The increased cost of olive oil from source countries, the strong Euro, and record import duty rates mean Indian consumers can expect higher prices at the supermarket. “For olive oil it’s a triple whammy that has increased the retail prices substantially,” added Upadhyay. “Prices on retail shelves are almost 50 to 60 percent higher than last year and will go up further due to this recent custom duty increase.”
The IOA has asked the Indian government to reduce the import duties on olive oil, citing the fact that there are no domestic olive producers to protect while also pointing out the potential health benefits of olive oil in a country that ranks first in the world for cardiac disease and diabetes.
“The government’s effort should be to make the product increasingly accessible to the Indian consumer given its overarching and universally accepted health benefits.

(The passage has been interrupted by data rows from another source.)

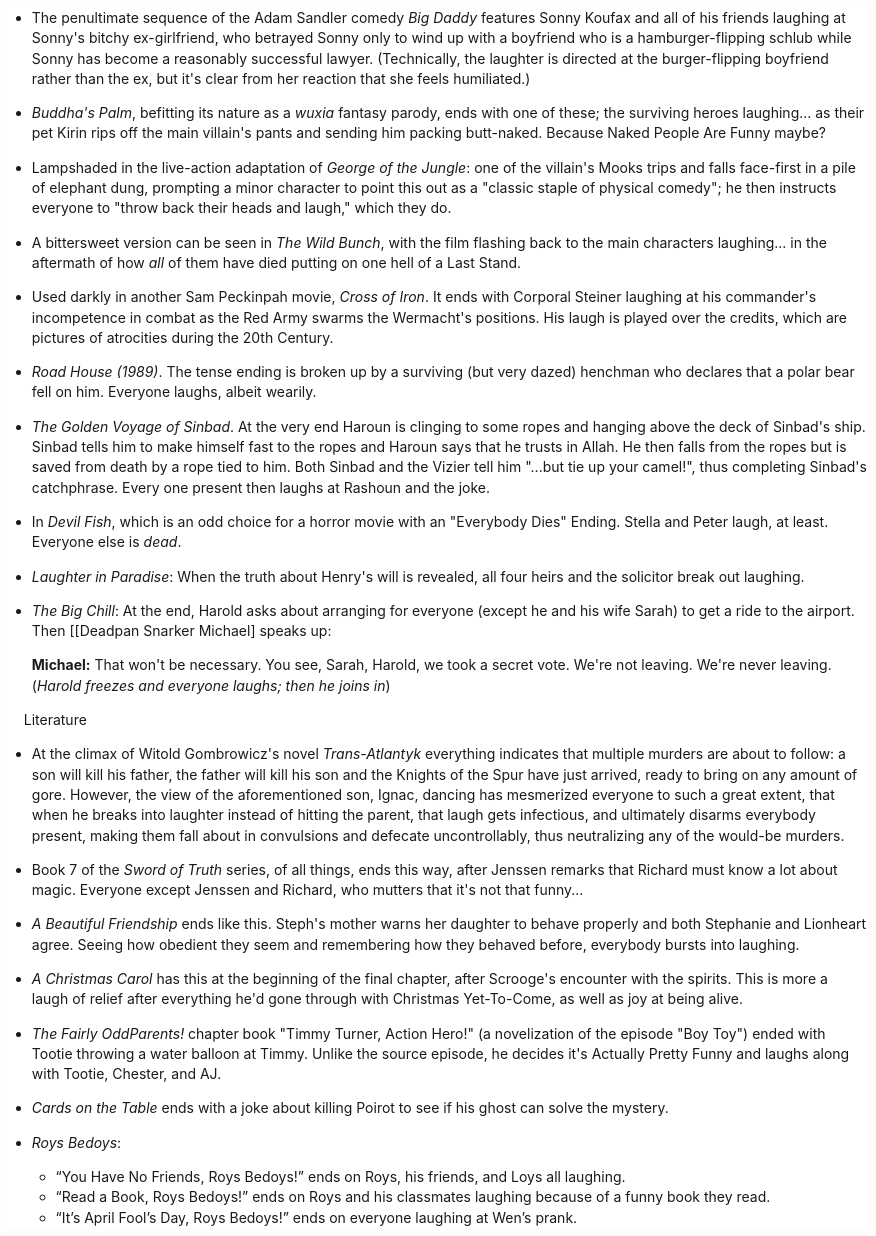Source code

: -   The penultimate sequence of the Adam Sandler comedy _Big Daddy_ features Sonny Koufax and all of his friends laughing at Sonny's bitchy ex-girlfriend, who betrayed Sonny only to wind up with a boyfriend who is a hamburger-flipping schlub while Sonny has become a reasonably successful lawyer. (Technically, the laughter is directed at the burger-flipping boyfriend rather than the ex, but it's clear from her reaction that she feels humiliated.)
-   _Buddha's Palm_, befitting its nature as a _wuxia_ fantasy parody, ends with one of these; the surviving heroes laughing... as their pet Kirin rips off the main villain's pants and sending him packing butt-naked. Because Naked People Are Funny maybe?
-   Lampshaded in the live-action adaptation of _George of the Jungle_: one of the villain's Mooks trips and falls face-first in a pile of elephant dung, prompting a minor character to point this out as a "classic staple of physical comedy"; he then instructs everyone to "throw back their heads and laugh," which they do.
-   A bittersweet version can be seen in _The Wild Bunch_, with the film flashing back to the main characters laughing... in the aftermath of how _all_ of them have died putting on one hell of a Last Stand.
-   Used darkly in another Sam Peckinpah movie, _Cross of Iron_. It ends with Corporal Steiner laughing at his commander's incompetence in combat as the Red Army swarms the Wermacht's positions. His laugh is played over the credits, which are pictures of atrocities during the 20th Century.
-   _Road House (1989)_. The tense ending is broken up by a surviving (but very dazed) henchman who declares that a polar bear fell on him. Everyone laughs, albeit wearily.
-   _The Golden Voyage of Sinbad_. At the very end Haroun is clinging to some ropes and hanging above the deck of Sinbad's ship. Sinbad tells him to make himself fast to the ropes and Haroun says that he trusts in Allah. He then falls from the ropes but is saved from death by a rope tied to him. Both Sinbad and the Vizier tell him "...but tie up your camel!", thus completing Sinbad's catchphrase. Every one present then laughs at Rashoun and the joke.
-   In _Devil Fish_, which is an odd choice for a horror movie with an "Everybody Dies" Ending. Stella and Peter laugh, at least. Everyone else is _dead_.
-   _Laughter in Paradise_: When the truth about Henry's will is revealed, all four heirs and the solicitor break out laughing.
-   _The Big Chill_: At the end, Harold asks about arranging for everyone (except he and his wife Sarah) to get a ride to the airport. Then \[\[Deadpan Snarker Michael\] speaks up:
    
    **Michael:** That won't be necessary. You see, Sarah, Harold, we took a secret vote. We're not leaving. We're never leaving. (_Harold freezes and everyone laughs; then he joins in_)
    

    Literature 

-   At the climax of Witold Gombrowicz's novel _Trans-Atlantyk_ everything indicates that multiple murders are about to follow: a son will kill his father, the father will kill his son and the Knights of the Spur have just arrived, ready to bring on any amount of gore. However, the view of the aforementioned son, Ignac, dancing has mesmerized everyone to such a great extent, that when he breaks into laughter instead of hitting the parent, that laugh gets infectious, and ultimately disarms everybody present, making them fall about in convulsions and defecate uncontrollably, thus neutralizing any of the would-be murders.
-   Book 7 of the _Sword of Truth_ series, of all things, ends this way, after Jenssen remarks that Richard must know a lot about magic. Everyone except Jenssen and Richard, who mutters that it's not that funny...

-   _A Beautiful Friendship_ ends like this. Steph's mother warns her daughter to behave properly and both Stephanie and Lionheart agree. Seeing how obedient they seem and remembering how they behaved before, everybody bursts into laughing.
-   _A Christmas Carol_ has this at the beginning of the final chapter, after Scrooge's encounter with the spirits. This is more a laugh of relief after everything he'd gone through with Christmas Yet-To-Come, as well as joy at being alive.
-   _The Fairly OddParents!_ chapter book "Timmy Turner, Action Hero!" (a novelization of the episode "Boy Toy") ended with Tootie throwing a water balloon at Timmy. Unlike the source episode, he decides it's Actually Pretty Funny and laughs along with Tootie, Chester, and AJ.
-   _Cards on the Table_ ends with a joke about killing Poirot to see if his ghost can solve the mystery.
-   _Roys Bedoys_:
    -   “You Have No Friends, Roys Bedoys!” ends on Roys, his friends, and Loys all laughing.
    -   “Read a Book, Roys Bedoys!” ends on Roys and his classmates laughing because of a funny book they read.
    -   “It’s April Fool’s Day, Roys Bedoys!” ends on everyone laughing at Wen’s prank.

Instead, it’s misconceived and misguided actions are resulting in exactly the opposite,” concluded the association’s February 1st press release.
Despite the ever-increasing cost of olive oil in recent years, sales in India have surprisingly not fallen and actually remained stable, confirmed Upadhyay. “It is evident that there seems to be a short-term impact in import volumes, but that may be due to high prices at origin last year,” he said. “Retail volumes, however, are stable it seems. The bigger reason for the growth of the market over the last few years was a 5‑year marketing campaign by EU and ASOLIVA to promote olive oil in India. This campaign ended over a year ago. Since then the market has not grown much and the prices haven’t helped either.”
Despite this slowing down of the consumer olive oil market and continually climbing prices, Upadhyay remains optimistic and sees the potential for further growth. “The Indian economy and consumer story continue to be strong. Major regulatory changes such as the GST (Goods and Services Tax) are also done with, so the future looks great for FMCG (fast-moving consumer goods) growth. With that, the stage is also set for growth in the olive oil story in India.”
“With some price correction at the origin and another marketing effort by EU and ASOLIVA, we feel the Indian olive oil market will continue to grow at over 30 percent a year in volume terms,” Upadhyay said.